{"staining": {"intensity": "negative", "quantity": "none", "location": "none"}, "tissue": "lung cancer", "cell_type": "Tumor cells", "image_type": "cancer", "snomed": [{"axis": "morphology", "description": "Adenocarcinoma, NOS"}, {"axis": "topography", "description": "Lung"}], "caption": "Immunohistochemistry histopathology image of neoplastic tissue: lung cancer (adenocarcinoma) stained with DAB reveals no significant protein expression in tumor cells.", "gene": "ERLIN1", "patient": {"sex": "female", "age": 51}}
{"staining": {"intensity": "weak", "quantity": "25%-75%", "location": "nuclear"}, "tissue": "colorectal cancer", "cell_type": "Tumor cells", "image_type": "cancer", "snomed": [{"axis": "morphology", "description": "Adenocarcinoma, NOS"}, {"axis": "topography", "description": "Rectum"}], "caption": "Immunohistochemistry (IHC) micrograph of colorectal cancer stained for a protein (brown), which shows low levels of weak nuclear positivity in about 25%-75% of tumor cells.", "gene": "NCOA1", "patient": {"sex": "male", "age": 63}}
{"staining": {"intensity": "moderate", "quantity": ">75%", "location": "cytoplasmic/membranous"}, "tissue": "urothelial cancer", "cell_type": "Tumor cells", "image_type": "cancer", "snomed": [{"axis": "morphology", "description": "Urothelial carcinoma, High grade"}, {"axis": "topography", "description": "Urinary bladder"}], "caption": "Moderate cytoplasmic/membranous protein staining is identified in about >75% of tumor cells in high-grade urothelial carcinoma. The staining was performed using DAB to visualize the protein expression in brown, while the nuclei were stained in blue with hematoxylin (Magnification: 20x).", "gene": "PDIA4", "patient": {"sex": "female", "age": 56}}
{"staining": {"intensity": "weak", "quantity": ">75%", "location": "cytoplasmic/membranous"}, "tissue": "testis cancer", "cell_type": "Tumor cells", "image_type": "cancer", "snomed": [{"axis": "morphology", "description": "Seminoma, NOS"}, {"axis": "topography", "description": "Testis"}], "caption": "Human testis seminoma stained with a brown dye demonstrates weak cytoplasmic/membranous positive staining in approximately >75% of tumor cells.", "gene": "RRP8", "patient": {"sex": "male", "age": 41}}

__Exercise__. Which lines of the listing contain the word "weak"? Copy each of them.

__Output for this exercise__.
{"staining": {"intensity": "weak", "quantity": "25%-75%", "location": "nuclear"}, "tissue": "colorectal cancer", "cell_type": "Tumor cells", "image_type": "cancer", "snomed": [{"axis": "morphology", "description": "Adenocarcinoma, NOS"}, {"axis": "topography", "description": "Rectum"}], "caption": "Immunohistochemistry (IHC) micrograph of colorectal cancer stained for a protein (brown), which shows low levels of weak nuclear positivity in about 25%-75% of tumor cells.", "gene": "NCOA1", "patient": {"sex": "male", "age": 63}}
{"staining": {"intensity": "weak", "quantity": ">75%", "location": "cytoplasmic/membranous"}, "tissue": "testis cancer", "cell_type": "Tumor cells", "image_type": "cancer", "snomed": [{"axis": "morphology", "description": "Seminoma, NOS"}, {"axis": "topography", "description": "Testis"}], "caption": "Human testis seminoma stained with a brown dye demonstrates weak cytoplasmic/membranous positive staining in approximately >75% of tumor cells.", "gene": "RRP8", "patient": {"sex": "male", "age": 41}}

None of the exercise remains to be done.